"""

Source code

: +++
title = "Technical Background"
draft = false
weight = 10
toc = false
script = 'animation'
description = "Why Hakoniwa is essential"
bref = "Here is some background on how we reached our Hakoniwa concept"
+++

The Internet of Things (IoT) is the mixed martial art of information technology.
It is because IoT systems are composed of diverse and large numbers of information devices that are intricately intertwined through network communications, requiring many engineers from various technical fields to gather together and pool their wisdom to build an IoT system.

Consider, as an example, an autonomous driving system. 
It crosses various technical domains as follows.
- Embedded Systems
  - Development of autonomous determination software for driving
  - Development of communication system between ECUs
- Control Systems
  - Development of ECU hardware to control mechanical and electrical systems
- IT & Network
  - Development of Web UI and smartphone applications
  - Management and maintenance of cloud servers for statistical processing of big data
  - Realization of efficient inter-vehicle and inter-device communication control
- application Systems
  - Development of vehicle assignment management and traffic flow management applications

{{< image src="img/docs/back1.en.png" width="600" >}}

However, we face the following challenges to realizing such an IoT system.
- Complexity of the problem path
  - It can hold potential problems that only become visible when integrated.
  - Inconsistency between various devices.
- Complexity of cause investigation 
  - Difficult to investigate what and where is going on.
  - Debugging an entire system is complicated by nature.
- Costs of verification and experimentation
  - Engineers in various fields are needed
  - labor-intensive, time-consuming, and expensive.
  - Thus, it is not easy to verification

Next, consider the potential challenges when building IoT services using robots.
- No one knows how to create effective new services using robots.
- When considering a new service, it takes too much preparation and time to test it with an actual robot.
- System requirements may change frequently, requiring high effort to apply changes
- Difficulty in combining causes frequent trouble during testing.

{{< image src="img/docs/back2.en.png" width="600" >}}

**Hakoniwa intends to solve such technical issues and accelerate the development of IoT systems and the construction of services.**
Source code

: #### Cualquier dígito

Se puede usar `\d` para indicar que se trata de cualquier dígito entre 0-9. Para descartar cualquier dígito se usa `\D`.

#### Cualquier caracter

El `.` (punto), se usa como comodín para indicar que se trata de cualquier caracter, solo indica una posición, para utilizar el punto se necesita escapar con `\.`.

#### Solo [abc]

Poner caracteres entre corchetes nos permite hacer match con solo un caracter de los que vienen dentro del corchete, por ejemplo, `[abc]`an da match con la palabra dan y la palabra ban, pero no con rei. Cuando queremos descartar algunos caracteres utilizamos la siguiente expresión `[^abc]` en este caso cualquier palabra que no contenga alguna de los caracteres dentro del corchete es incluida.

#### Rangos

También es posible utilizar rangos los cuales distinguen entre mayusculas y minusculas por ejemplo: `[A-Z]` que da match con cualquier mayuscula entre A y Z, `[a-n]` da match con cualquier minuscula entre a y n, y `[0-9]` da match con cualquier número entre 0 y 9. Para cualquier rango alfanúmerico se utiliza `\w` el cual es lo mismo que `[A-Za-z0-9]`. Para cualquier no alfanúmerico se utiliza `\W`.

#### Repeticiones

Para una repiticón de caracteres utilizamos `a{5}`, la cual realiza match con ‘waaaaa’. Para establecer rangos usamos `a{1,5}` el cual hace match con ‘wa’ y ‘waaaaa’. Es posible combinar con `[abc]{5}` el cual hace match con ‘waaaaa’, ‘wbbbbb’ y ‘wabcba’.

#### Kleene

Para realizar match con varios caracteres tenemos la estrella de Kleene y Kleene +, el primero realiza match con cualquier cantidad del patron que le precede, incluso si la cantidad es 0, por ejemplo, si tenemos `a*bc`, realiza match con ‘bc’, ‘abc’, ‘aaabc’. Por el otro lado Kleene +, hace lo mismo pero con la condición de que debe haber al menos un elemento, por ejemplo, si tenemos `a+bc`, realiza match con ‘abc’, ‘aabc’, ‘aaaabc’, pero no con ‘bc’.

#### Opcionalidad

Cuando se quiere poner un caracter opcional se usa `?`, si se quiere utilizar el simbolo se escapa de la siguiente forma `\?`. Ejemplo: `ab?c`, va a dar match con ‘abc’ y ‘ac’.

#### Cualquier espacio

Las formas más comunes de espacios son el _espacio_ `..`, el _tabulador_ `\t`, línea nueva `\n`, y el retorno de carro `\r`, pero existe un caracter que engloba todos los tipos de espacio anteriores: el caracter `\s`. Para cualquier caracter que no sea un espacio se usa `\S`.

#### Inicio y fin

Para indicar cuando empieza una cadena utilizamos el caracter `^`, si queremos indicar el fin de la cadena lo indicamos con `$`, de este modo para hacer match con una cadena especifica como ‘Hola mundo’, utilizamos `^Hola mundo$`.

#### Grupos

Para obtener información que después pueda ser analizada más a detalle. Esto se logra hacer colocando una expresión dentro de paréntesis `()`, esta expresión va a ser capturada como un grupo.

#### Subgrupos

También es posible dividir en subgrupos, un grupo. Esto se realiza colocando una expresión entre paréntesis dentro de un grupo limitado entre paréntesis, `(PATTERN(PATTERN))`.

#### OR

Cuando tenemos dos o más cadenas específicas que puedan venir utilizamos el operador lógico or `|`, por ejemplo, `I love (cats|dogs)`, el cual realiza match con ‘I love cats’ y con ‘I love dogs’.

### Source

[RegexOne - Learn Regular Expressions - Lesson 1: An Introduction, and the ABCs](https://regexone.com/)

"""

Retype all of the material above, reproducing every line precisely as it appears.

Source code

: +++
title = "Technical Background"
draft = false
weight = 10
toc = false
script = 'animation'
description = "Why Hakoniwa is essential"
bref = "Here is some background on how we reached our Hakoniwa concept"
+++

The Internet of Things (IoT) is the mixed martial art of information technology.
It is because IoT systems are composed of diverse and large numbers of information devices that are intricately intertwined through network communications, requiring many engineers from various technical fields to gather together and pool their wisdom to build an IoT system.

Consider, as an example, an autonomous driving system. 
It crosses various technical domains as follows.
- Embedded Systems
  - Development of autonomous determination software for driving
  - Development of communication system between ECUs
- Control Systems
  - Development of ECU hardware to control mechanical and electrical systems
- IT & Network
  - Development of Web UI and smartphone applications
  - Management and maintenance of cloud servers for statistical processing of big data
  - Realization of efficient inter-vehicle and inter-device communication control
- application Systems
  - Development of vehicle assignment management and traffic flow management applications

{{< image src="img/docs/back1.en.png" width="600" >}}

However, we face the following challenges to realizing such an IoT system.
- Complexity of the problem path
  - It can hold potential problems that only become visible when integrated.
  - Inconsistency between various devices.
- Complexity of cause investigation 
  - Difficult to investigate what and where is going on.
  - Debugging an entire system is complicated by nature.
- Costs of verification and experimentation
  - Engineers in various fields are needed
  - labor-intensive, time-consuming, and expensive.
  - Thus, it is not easy to verification

Next, consider the potential challenges when building IoT services using robots.
- No one knows how to create effective new services using robots.
- When considering a new service, it takes too much preparation and time to test it with an actual robot.
- System requirements may change frequently, requiring high effort to apply changes
- Difficulty in combining causes frequent trouble during testing.

{{< image src="img/docs/back2.en.png" width="600" >}}

**Hakoniwa intends to solve such technical issues and accelerate the development of IoT systems and the construction of services.**
Source code

: #### Cualquier dígito

Se puede usar `\d` para indicar que se trata de cualquier dígito entre 0-9. Para descartar cualquier dígito se usa `\D`.

#### Cualquier caracter

El `.` (punto), se usa como comodín para indicar que se trata de cualquier caracter, solo indica una posición, para utilizar el punto se necesita escapar con `\.`.

#### Solo [abc]

Poner caracteres entre corchetes nos permite hacer match con solo un caracter de los que vienen dentro del corchete, por ejemplo, `[abc]`an da match con la palabra dan y la palabra ban, pero no con rei. Cuando queremos descartar algunos caracteres utilizamos la siguiente expresión `[^abc]` en este caso cualquier palabra que no contenga alguna de los caracteres dentro del corchete es incluida.

#### Rangos

También es posible utilizar rangos los cuales distinguen entre mayusculas y minusculas por ejemplo: `[A-Z]` que da match con cualquier mayuscula entre A y Z, `[a-n]` da match con cualquier minuscula entre a y n, y `[0-9]` da match con cualquier número entre 0 y 9. Para cualquier rango alfanúmerico se utiliza `\w` el cual es lo mismo que `[A-Za-z0-9]`. Para cualquier no alfanúmerico se utiliza `\W`.

#### Repeticiones

Para una repiticón de caracteres utilizamos `a{5}`, la cual realiza match con ‘waaaaa’. Para establecer rangos usamos `a{1,5}` el cual hace match con ‘wa’ y ‘waaaaa’. Es posible combinar con `[abc]{5}` el cual hace match con ‘waaaaa’, ‘wbbbbb’ y ‘wabcba’.

#### Kleene

Para realizar match con varios caracteres tenemos la estrella de Kleene y Kleene +, el primero realiza match con cualquier cantidad del patron que le precede, incluso si la cantidad es 0, por ejemplo, si tenemos `a*bc`, realiza match con ‘bc’, ‘abc’, ‘aaabc’. Por el otro lado Kleene +, hace lo mismo pero con la condición de que debe haber al menos un elemento, por ejemplo, si tenemos `a+bc`, realiza match con ‘abc’, ‘aabc’, ‘aaaabc’, pero no con ‘bc’.

#### Opcionalidad

Cuando se quiere poner un caracter opcional se usa `?`, si se quiere utilizar el simbolo se escapa de la siguiente forma `\?`. Ejemplo: `ab?c`, va a dar match con ‘abc’ y ‘ac’.

#### Cualquier espacio

Las formas más comunes de espacios son el _espacio_ `..`, el _tabulador_ `\t`, línea nueva `\n`, y el retorno de carro `\r`, pero existe un caracter que engloba todos los tipos de espacio anteriores: el caracter `\s`. Para cualquier caracter que no sea un espacio se usa `\S`.

#### Inicio y fin

Para indicar cuando empieza una cadena utilizamos el caracter `^`, si queremos indicar el fin de la cadena lo indicamos con `$`, de este modo para hacer match con una cadena especifica como ‘Hola mundo’, utilizamos `^Hola mundo$`.

#### Grupos

Para obtener información que después pueda ser analizada más a detalle. Esto se logra hacer colocando una expresión dentro de paréntesis `()`, esta expresión va a ser capturada como un grupo.

#### Subgrupos

También es posible dividir en subgrupos, un grupo. Esto se realiza colocando una expresión entre paréntesis dentro de un grupo limitado entre paréntesis, `(PATTERN(PATTERN))`.

#### OR

Cuando tenemos dos o más cadenas específicas que puedan venir utilizamos el operador lógico or `|`, por ejemplo, `I love (cats|dogs)`, el cual realiza match con ‘I love cats’ y con ‘I love dogs’.

### Source

[RegexOne - Learn Regular Expressions - Lesson 1: An Introduction, and the ABCs](https://regexone.com/)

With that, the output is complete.